## Verilen Metin
-----

İmambakır Üküş; İstanbul ve Ankara'yı kaybeden Türkiye'yi kaybeder. Bu 'ekip' İstanbul ve Ankara'yı kaybetti. Bu 'kayıp' yeni bir Türkiye'nin habercisidir. Esas olarak başta CHP ve bütün 'HAYIR bloğu'nun bunun yaratacağı sonuçlar üzerine yoğunlaşması...
Referandum sonuçları Türkiye'de ve dünya'da daha çok tartışılacak...
OHAL koşullarında ve büyük bir eşitsizlik içinde yapılan referandumda halkın iradesinin ne kadar sandığa yansıyacağı tartışmalıydı...
Fakat referandum sonuçları Türkiye'yi farklı bir noktaya taşıdı...
Hem de YSK'nın tartışmalı mühürsüz oy kararına rağmen...
***
"Başkanlık bloğu" seçimlere büyük bir güçle ve büyük bir avantajla başladı...
Ortalama arkasında %65'lik destekle başladı kampanyaya "Başkanlık bloğu"...
Devletin ve kamunun (belediye ve kamusal şirketlerin) bütün imkanları
"Başkanlık bloğu"nun emrindeydi...
Medyanın tamamına yakını, radyosu, televizyonu ve gazetesiyle
"başkanlık bloğu"nun emrindeydi...
***
"Başkanlık bloğu"nu kimler oluşturuyordu?
Başına AKP, MHP genel merkezi, BBP, Hüda-Par, Türkiye'deki Barzaniciler ve kimi Kürt partileri...
Bu
"blok"un öncülüğünü ise
"tarafsız" olması gereken Cumhurbaşkanı Recep Tayyip Erdoğan yapıyordu...
Siyasi patiler dışında; Türk-İş, Hak-İş, MEMUR-SEN, TOBB benzeri Türkiye'nin en büyük sendikaları ve kitle örgütleri de
"başkanlık bloğu" içinde yer alıyordu...

-----

(Sahne soru kayıtları)
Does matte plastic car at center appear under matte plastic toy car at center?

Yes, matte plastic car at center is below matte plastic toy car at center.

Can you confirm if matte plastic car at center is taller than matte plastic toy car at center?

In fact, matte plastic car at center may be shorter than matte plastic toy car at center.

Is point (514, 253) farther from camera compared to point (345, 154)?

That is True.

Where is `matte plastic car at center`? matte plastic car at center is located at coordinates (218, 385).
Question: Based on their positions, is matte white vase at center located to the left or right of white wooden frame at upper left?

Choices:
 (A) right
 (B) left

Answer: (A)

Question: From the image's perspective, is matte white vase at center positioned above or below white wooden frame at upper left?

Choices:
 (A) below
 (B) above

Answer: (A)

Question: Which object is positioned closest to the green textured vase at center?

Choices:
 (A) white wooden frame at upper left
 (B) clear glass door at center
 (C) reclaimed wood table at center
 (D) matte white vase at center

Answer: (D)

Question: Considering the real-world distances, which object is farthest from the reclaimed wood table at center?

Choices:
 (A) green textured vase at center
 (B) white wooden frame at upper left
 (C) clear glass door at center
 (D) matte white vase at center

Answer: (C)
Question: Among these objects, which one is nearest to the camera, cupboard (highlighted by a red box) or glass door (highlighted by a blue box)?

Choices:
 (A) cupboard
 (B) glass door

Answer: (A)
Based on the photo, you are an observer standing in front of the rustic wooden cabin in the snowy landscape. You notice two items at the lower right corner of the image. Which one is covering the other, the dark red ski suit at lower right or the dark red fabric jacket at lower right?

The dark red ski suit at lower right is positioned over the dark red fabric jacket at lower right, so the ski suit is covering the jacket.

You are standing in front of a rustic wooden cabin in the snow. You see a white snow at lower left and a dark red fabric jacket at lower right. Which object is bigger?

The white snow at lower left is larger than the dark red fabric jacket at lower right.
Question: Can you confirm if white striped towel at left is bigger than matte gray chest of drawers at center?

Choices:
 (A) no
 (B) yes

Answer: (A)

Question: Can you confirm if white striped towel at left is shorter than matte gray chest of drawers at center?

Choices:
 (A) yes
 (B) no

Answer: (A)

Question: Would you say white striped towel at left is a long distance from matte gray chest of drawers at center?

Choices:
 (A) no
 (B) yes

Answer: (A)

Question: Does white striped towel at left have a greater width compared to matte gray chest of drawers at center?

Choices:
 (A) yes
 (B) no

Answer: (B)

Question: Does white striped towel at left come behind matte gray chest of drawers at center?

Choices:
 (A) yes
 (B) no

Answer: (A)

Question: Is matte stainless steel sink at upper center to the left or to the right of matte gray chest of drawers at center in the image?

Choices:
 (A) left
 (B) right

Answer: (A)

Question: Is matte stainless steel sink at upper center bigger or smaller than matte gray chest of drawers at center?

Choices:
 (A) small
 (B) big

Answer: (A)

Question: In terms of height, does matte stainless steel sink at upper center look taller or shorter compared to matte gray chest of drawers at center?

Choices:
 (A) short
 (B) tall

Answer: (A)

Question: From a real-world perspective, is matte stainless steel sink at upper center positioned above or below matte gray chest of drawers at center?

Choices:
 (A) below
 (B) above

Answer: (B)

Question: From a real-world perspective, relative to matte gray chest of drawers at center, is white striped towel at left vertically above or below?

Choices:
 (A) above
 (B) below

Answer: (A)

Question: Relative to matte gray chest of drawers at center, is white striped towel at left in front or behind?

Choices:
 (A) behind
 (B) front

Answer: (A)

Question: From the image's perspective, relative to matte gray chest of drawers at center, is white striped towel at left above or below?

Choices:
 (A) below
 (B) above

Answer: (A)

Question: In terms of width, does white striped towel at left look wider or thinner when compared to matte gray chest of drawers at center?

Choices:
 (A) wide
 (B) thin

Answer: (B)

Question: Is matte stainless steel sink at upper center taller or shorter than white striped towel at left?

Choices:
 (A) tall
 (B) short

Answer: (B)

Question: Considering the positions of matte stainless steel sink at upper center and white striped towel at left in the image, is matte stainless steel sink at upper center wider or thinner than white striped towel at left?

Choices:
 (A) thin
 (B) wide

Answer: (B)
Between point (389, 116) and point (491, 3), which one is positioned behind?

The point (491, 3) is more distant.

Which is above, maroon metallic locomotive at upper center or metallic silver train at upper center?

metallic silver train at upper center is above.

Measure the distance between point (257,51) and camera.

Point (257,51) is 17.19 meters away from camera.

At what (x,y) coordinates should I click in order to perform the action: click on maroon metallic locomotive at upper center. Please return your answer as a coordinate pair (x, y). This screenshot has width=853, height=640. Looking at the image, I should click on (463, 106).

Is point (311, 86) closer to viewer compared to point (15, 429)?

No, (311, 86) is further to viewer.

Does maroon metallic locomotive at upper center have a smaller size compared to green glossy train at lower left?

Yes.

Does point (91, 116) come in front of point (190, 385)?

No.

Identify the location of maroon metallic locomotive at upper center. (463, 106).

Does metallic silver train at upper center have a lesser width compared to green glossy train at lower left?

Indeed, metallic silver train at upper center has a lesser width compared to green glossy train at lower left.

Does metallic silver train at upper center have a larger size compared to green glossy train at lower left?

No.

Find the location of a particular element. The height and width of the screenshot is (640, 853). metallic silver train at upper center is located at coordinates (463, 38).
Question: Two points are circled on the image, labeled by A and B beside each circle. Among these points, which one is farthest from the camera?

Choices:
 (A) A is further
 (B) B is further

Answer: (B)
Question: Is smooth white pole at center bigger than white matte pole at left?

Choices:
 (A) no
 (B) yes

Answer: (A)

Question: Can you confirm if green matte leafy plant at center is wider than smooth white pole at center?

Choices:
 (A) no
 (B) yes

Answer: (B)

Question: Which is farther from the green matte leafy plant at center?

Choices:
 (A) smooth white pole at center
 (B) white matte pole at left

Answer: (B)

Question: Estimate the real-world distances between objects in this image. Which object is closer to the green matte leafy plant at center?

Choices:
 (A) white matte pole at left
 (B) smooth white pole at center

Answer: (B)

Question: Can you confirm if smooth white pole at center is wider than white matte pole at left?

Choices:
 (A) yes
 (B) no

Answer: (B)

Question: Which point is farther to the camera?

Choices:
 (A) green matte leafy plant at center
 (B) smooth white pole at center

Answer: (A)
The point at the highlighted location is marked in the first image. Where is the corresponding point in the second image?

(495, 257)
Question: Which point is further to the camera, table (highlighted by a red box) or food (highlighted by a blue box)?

-----

## Çözülecek Problemler
1. Referandum yazısına göre "Başkanlık bloğu"nun öncülüğünü kim yapıyordu?
2. Referandum yazısını son cümlesinden sonra aynı üslupla sürdürün.

## Sıralı Sonuçlar
1. Cumhurbaşkanı Recep Tayyip Erdoğan.

2.
***
Başta İstanbul, Ankara olmak üzere yüzlerce belediye
"başkanlık bloğu" için kamunun bütün gücünü seferber etmişti...
Devletten ve belediyelerden ihale alan bütün iş adamları bütün gücüyle
"başkanlık bloğu"nu destekledi...
Maddi olarak desteklemekle kalmadılar; bütün çalışanlarını referandumda AKP ve MHP mitinglerine yönlendirdiler...
Belediyelerde çalışanlar, devlette çalışanlar, devlete ve belediyelere iş yapan şirketlerin tüm çalışanları desteğe mecbur bırakıldılar...
***
Ama tüm bunlardan önemlisi
"Başkanlık bloğu"nun yelkenlerini dolduran 15 Temmuz darbe girişimi rüzgarı vardı...
15 Temmuz darbe girişimi toplumda çok ciddi siyasal ve toplumsal etkiler yaptı...
Cumhurbaşkanı Recep Tayyip Erdoğan ve AKP toplumun darbecilere karşı tepkilerinin yarattığı rüzgarı kendi hedefleri için kolayca kullandı...
Zaten neredeyse kampanya üç şey üzerinden yürütüldü...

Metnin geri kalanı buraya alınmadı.